Regina Dourado abraçou um difícil ofício e assim se apresentou sempre como uma atriz irretocável que exigia entender o papel para o qual estava sendo convidada. Assim foi no Festival de Gramado, de Taskent, na Rússia, no Festival de Karlovy Vary, em companhia de filmes como Paris Texas, de Win Wenders, Ginger e Fred de Federico Fellini com Marcello Mastroianni e Giulietta Massina, Ran de Kurosawa, Rosa de Luxemburgo de M. Von Trotta e tantos outros belos exemplos da mais digna arte cinematográfica mundial e o nosso Tigipió, bem posto nesse meio. Lá no jardim do Palace Thermal, Regina Dourado roubava a cena nas mesas de autógrafos. Ela que muitas vezes me confessou que interpretar, viver outras personagens em cena não cansa, dizia ela, o que cansa e ter que virar deusa diante das pessoas…
A noite formou-se uma grande fila de jovens loiros e rosados para dançar com Regina Doradóvá. Ao final de quase duas horas de dança e fotos ela me disse: “Prefiro mil vezes filmar o dia inteiro no sol quente de Itaiçaba do que ser pisoteada pelos loiros daqui”.
Em Tigipió, Uma História de Amor e Honra, Regina Dourado mais que representava, ela de fato vivia a jovem do longínquo alvorecer do século XX, em 1919 na pequenina Itaiçaba, pois de pé, viveu e sofreu a vida de Matilde, a moça do mato. Tudo ia muito bem às filmagens de Tigipió. Quando a produção distribuiu a programação da próxima semana onde estava previsto a filmagem da sequência apelidada de Pietá, pela forma em que os atores compunham a imagem ao final da ação, uma cena de nu, já conhecida pelos atores no roteiro, Regina, na hora do jantar da equipe veio falar comigo, queria apoio e me disse que havia prometido à mãe que lhe ligaria antes da cena de nu. Fui com ela ao posto telefônico da cidade e ouvi quando ela disse: Benção mãe….

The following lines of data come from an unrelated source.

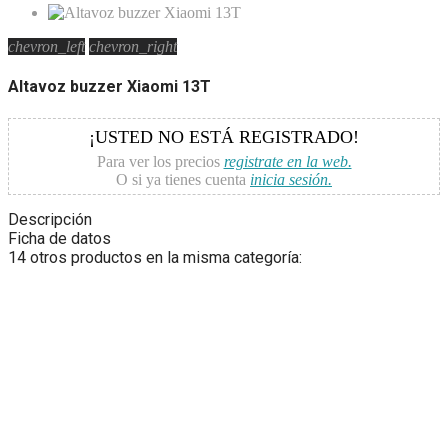
chevron_left
chevron_right
Altavoz buzzer Xiaomi 13T
¡USTED NO ESTÁ REGISTRADO!
Para ver los precios
registrate en la web.
O si ya tienes cuenta
inicia sesión.
Descripción
Ficha de datos
14 otros productos en la misma categoría: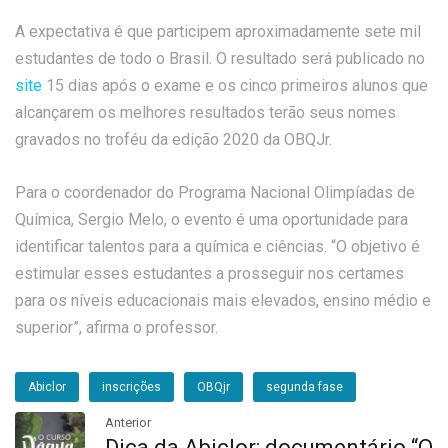
A expectativa é que participem aproximadamente sete mil
estudantes de todo o Brasil. O resultado será publicado no
site
15 dias após o exame e os cinco primeiros alunos que
alcançarem os melhores resultados terão seus nomes
gravados no troféu da edição 2020 da OBQJr.
Para o coordenador do Programa Nacional Olimpíadas de
Química, Sergio Melo, o evento é uma oportunidade para
identificar talentos para a química e ciências. “O objetivo é
estimular esses estudantes a prosseguir nos certames
para os níveis educacionais mais elevados, ensino médio e
superior”, afirma o professor.
Abiclor
inscrições
OBQjr
segunda fase
Anterior
Dica da Abiclor: documentário “O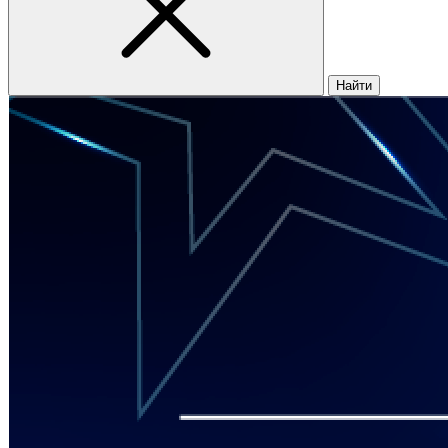
Найти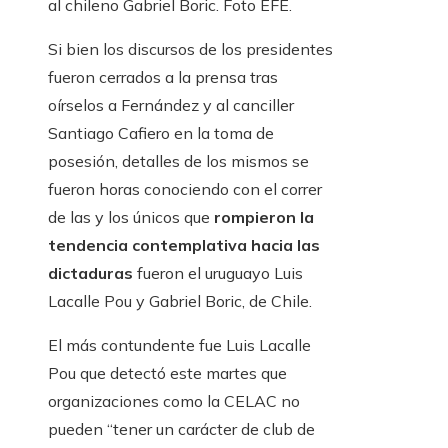
al chileno Gabriel Boric. Foto EFE.
Si bien los discursos de los presidentes
fueron cerrados a la prensa tras
oírselos a Fernández y al canciller
Santiago Cafiero en la toma de
posesión, detalles de los mismos se
fueron horas conociendo con el correr
de las y los únicos que
rompieron la
tendencia contemplativa hacia las
dictaduras
fueron el uruguayo Luis
Lacalle Pou y Gabriel Boric, de Chile.
El más contundente fue Luis Lacalle
Pou que detectó este martes que
organizaciones como la CELAC no
pueden “tener un carácter de club de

Dirigi Regina Dourado em mais um filme, “O Sinal da Cruz”. Ela não errava nem fala nem marcação, nem emoção.
Dividindo-se entre a paixão pelo jovem engenheiro Heitor, o rei, vivido por José Dumont, recém-chegado da cidade grande e os freios que lhe impunham a vigilância do pai Cesário, o Cezar imperador. Regina Dourado foi o Rio Jaguaribe, sangue do Ceará que se esvaía; a pedreira que se transformava em barragem. Seus olhos mesclavam a dor da fome que matava as crianças e a férrea resistência do sertanejo que transformava a pedra em pão e a fé em esperança em vida. “Quem morre de fome não vai para o Céu”
Fala de João Falcão em Tigipió..que Regina repetiu varias vezes aos ver os retirantes passando sem rumo pelas estradas secas. . .
Sem Regina, o cinema brasileiro fica mais pobre. Itaiçaba jamais esquecerá que foi cenário de arte e vida, para a notável Regina Dourado. Muito obrigado Regina.